Exercise aim — Strip the pictures, then copy the remaining data exactly as it stands.

Stored data entries
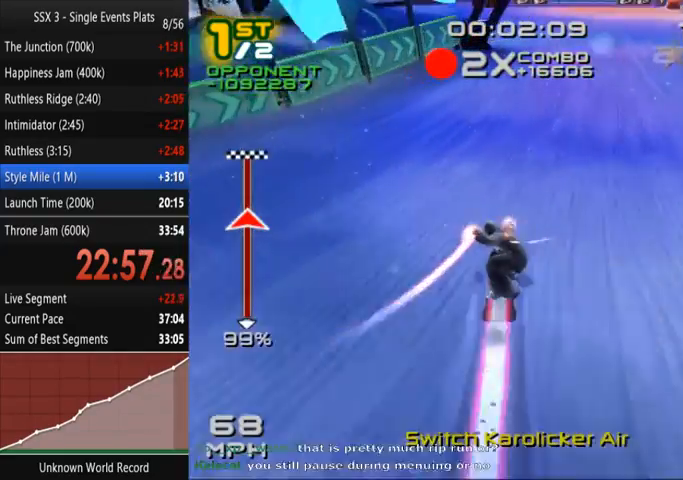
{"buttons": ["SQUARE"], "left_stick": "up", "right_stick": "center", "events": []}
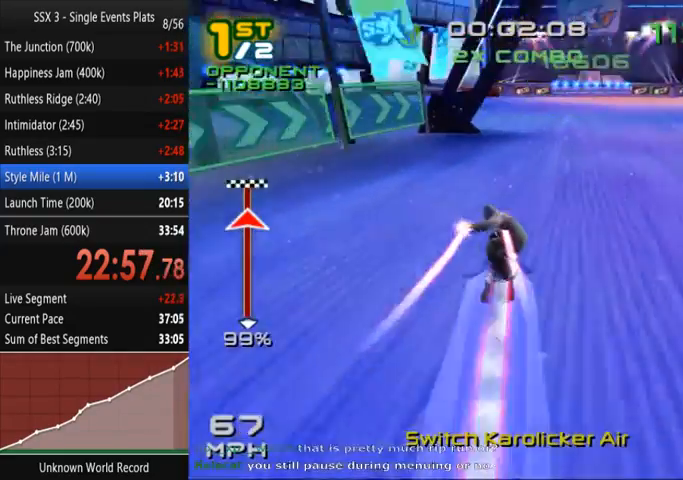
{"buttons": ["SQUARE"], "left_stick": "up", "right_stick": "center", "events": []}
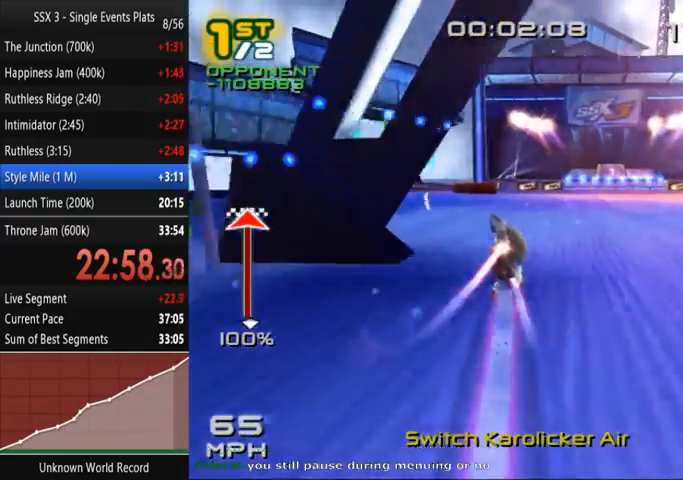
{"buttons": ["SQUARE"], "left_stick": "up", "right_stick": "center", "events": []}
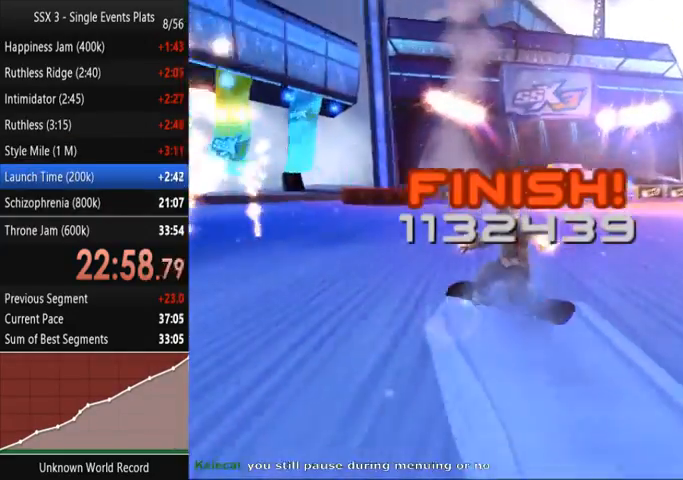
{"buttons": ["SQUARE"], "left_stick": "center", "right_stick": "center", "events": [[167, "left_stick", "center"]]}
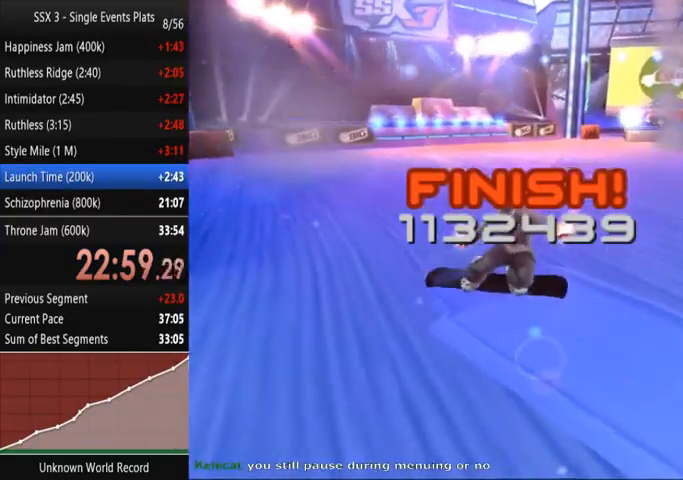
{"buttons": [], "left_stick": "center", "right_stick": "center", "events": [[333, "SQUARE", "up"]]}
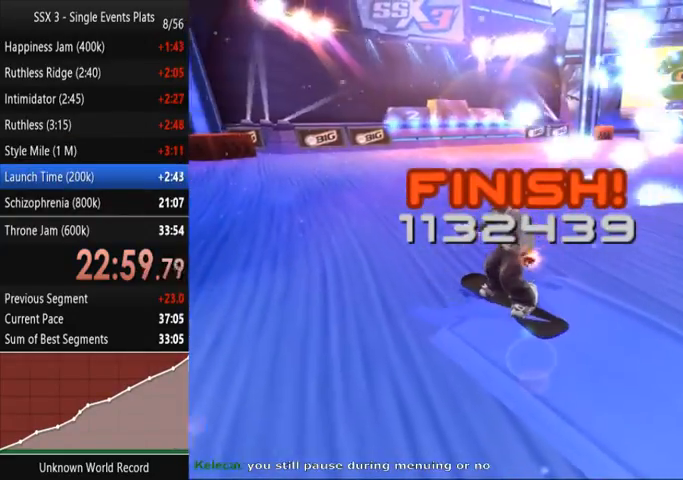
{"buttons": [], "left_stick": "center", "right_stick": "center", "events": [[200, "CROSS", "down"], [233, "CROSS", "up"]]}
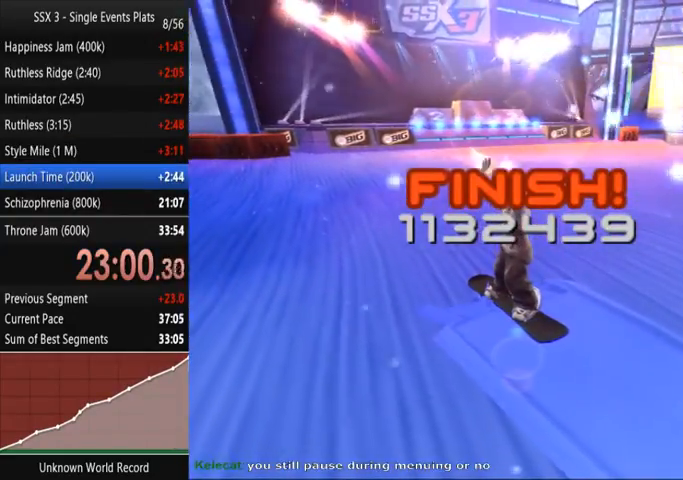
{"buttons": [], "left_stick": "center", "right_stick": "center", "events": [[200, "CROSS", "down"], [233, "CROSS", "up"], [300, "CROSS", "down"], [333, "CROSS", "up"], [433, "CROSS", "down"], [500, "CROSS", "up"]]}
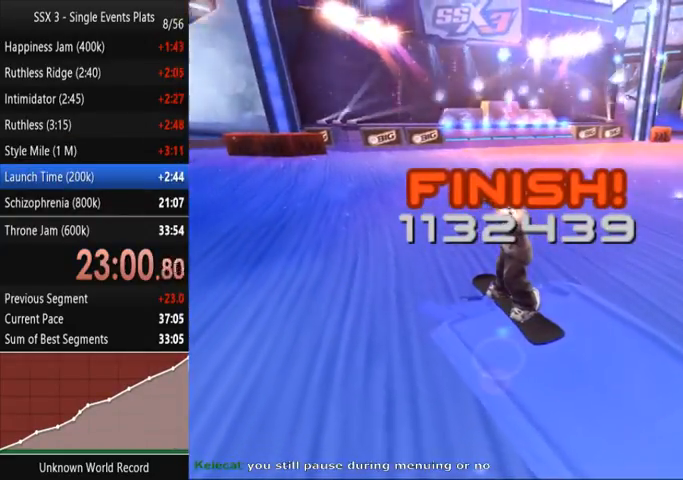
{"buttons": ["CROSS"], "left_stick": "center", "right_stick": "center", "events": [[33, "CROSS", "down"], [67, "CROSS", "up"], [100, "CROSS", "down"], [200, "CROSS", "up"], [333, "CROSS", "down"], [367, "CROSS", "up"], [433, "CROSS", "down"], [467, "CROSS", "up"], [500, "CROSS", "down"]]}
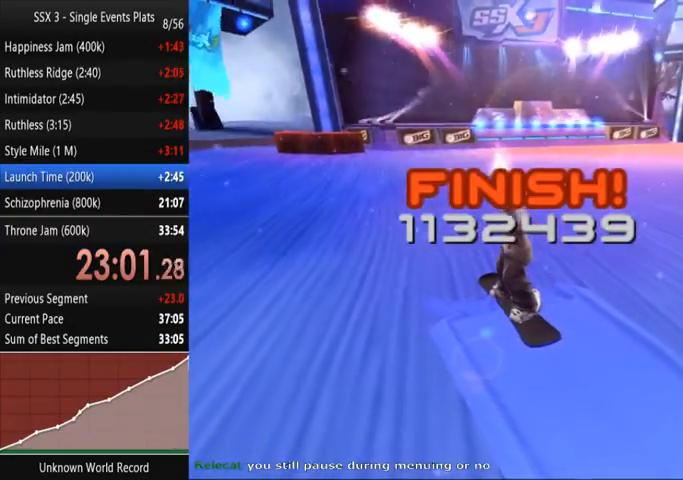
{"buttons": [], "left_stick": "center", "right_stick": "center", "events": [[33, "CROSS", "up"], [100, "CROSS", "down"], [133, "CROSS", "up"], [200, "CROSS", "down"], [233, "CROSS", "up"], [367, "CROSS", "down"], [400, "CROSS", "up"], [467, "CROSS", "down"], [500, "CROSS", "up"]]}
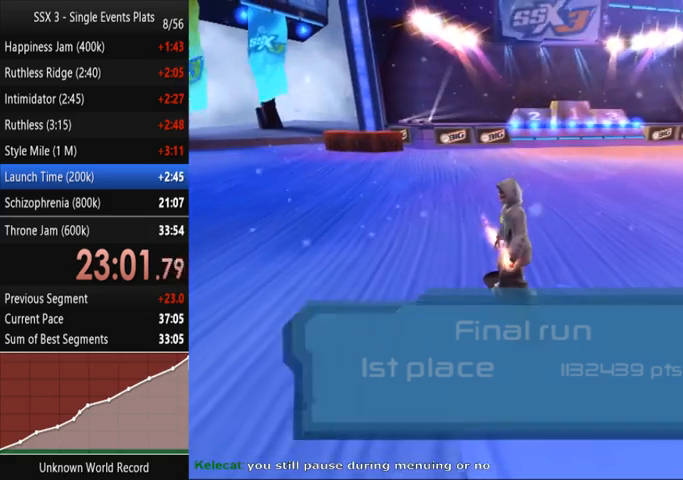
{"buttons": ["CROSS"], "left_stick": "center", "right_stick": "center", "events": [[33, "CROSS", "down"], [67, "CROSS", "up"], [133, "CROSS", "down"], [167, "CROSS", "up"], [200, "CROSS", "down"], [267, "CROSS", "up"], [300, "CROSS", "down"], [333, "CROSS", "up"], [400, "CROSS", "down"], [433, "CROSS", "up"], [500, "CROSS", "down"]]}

Reply —
{"buttons": ["SQUARE"], "left_stick": "up", "right_stick": "center", "events": []}
{"buttons": ["SQUARE"], "left_stick": "up", "right_stick": "center", "events": []}
{"buttons": ["SQUARE"], "left_stick": "up", "right_stick": "center", "events": []}
{"buttons": ["SQUARE"], "left_stick": "center", "right_stick": "center", "events": [[167, "left_stick", "center"]]}
{"buttons": [], "left_stick": "center", "right_stick": "center", "events": [[333, "SQUARE", "up"]]}
{"buttons": [], "left_stick": "center", "right_stick": "center", "events": [[200, "CROSS", "down"], [233, "CROSS", "up"]]}
{"buttons": [], "left_stick": "center", "right_stick": "center", "events": [[200, "CROSS", "down"], [233, "CROSS", "up"], [300, "CROSS", "down"], [333, "CROSS", "up"], [433, "CROSS", "down"], [500, "CROSS", "up"]]}
{"buttons": ["CROSS"], "left_stick": "center", "right_stick": "center", "events": [[33, "CROSS", "down"], [67, "CROSS", "up"], [100, "CROSS", "down"], [200, "CROSS", "up"], [333, "CROSS", "down"], [367, "CROSS", "up"], [433, "CROSS", "down"], [467, "CROSS", "up"], [500, "CROSS", "down"]]}
{"buttons": [], "left_stick": "center", "right_stick": "center", "events": [[33, "CROSS", "up"], [100, "CROSS", "down"], [133, "CROSS", "up"], [200, "CROSS", "down"], [233, "CROSS", "up"], [367, "CROSS", "down"], [400, "CROSS", "up"], [467, "CROSS", "down"], [500, "CROSS", "up"]]}
{"buttons": ["CROSS"], "left_stick": "center", "right_stick": "center", "events": [[33, "CROSS", "down"], [67, "CROSS", "up"], [133, "CROSS", "down"], [167, "CROSS", "up"], [200, "CROSS", "down"], [267, "CROSS", "up"], [300, "CROSS", "down"], [333, "CROSS", "up"], [400, "CROSS", "down"], [433, "CROSS", "up"], [500, "CROSS", "down"]]}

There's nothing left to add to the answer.